Chris Wade and the department of agriculture’s plant industries administrator Faith Kuehn says there’s sometimes multiple people involved.

“Well, a lot of times, the beekeeper might have an agreement with the owner of the land, saying, ‘I’m going to put my hives out, like I’ve done for 20 years,’ but the grower, might not be aware that the bees are there,” said Wade.

“Right now, there’s a missing link,” said Kuehn. “We have to loop the landowner, the grower who might be renting the land, and the beekeeper. So if we can link all of those together in a good communication link, that reduces the risk of having someone not know that bees are there when they’re flying over for pesticide application.”

Making Driftwatch more inclusive and putting together these recommendations for best practices are expected to do a lot for pollinator health in Delaware. UD’s Deborah Delaney sees more work needed on how beekeepers and growers should engage with each other...

“Yeah, and I think that’s the trickiest part...is trying to figure out how to do that,” said Delaney. “Just seeing a name and realizing that they’re there is not going to help you unless you reach out and actually start to talk to each other… about plans should a problem occur, spray dates, or active foraging dates for the hive. So all of these things need to be discussed once those people are identified that you need to have a conversation with.”

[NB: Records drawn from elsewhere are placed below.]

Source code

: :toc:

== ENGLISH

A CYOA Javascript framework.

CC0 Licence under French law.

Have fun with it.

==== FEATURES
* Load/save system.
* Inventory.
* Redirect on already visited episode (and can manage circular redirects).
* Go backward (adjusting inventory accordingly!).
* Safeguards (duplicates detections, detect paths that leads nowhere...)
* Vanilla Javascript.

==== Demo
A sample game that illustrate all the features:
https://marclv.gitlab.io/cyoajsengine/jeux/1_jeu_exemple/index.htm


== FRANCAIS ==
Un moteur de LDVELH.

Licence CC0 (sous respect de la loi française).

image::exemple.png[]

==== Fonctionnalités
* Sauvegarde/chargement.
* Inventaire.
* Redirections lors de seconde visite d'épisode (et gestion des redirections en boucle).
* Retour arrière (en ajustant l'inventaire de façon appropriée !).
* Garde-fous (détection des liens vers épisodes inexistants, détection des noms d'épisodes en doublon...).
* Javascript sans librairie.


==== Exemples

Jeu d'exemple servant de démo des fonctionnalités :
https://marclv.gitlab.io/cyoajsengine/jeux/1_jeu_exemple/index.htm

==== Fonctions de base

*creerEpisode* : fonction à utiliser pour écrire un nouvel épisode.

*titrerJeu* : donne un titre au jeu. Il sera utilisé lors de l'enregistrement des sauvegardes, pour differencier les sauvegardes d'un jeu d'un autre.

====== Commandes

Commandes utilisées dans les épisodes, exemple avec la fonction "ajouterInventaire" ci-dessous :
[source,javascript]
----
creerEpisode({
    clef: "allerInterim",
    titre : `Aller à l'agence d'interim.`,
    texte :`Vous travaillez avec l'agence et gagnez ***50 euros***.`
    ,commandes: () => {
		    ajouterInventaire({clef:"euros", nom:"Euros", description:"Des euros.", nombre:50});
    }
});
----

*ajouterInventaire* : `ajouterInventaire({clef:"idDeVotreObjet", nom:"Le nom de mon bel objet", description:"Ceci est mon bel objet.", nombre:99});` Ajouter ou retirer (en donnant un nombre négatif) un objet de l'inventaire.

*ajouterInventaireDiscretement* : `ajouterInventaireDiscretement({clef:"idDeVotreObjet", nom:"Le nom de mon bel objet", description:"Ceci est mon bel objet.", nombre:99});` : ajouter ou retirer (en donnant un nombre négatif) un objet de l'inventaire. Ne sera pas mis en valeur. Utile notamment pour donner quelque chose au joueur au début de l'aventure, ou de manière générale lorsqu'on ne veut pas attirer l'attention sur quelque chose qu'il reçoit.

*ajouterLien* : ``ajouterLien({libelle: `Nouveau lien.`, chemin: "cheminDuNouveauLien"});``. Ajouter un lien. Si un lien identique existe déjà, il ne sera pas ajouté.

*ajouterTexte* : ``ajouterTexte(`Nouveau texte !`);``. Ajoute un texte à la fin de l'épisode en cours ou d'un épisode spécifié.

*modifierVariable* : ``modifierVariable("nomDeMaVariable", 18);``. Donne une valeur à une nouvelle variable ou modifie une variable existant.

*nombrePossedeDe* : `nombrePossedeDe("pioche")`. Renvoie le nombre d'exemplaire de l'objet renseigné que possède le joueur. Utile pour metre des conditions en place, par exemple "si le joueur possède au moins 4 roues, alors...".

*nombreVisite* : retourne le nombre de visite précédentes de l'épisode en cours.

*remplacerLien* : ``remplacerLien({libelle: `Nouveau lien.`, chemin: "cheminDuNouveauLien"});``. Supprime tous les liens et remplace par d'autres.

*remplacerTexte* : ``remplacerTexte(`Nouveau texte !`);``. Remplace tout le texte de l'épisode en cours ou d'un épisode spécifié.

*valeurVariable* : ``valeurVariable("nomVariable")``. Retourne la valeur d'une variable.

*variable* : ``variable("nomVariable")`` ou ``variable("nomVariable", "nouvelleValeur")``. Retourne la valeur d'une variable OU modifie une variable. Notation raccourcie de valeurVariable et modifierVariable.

Back in Smyrna, Kathy Hossler lives right next to a soybean farm. She’s never actually talked to the farmer about her hives, but she isn’t totally sure if her bees are going there anyway. And in the grand scheme of things, she doesn’t want to interfere with somebody’s bottom line.

“This is my hobby. That’s their livelihood,” she said.

But when Driftwatch opened up to hobbyists, she was eager to sign up. And having these bees nearby could potentially benefit the growers.

Hossler’s neighbor John Brown says he said a huge difference in his garden after the hives were built next to his yard.

“Could be in my head, but I noticed I had a really good year last year and the year before,” said Brown.

It's actually not just in his head. Honeybees pollinate $15 billion dollars’ worth of crops in the U.S. every year. A number of major Delaware crops, like watermelon and pumpkins, wouldn't be able to flourish without them.

That makes the state’s pollinator protection plan, which should be finalized sometime this year, as critical to the economic health of the state’ agriculture industry as it is to the health of honeybees. The first step to promoting both is to make sure that everyone is on the same page.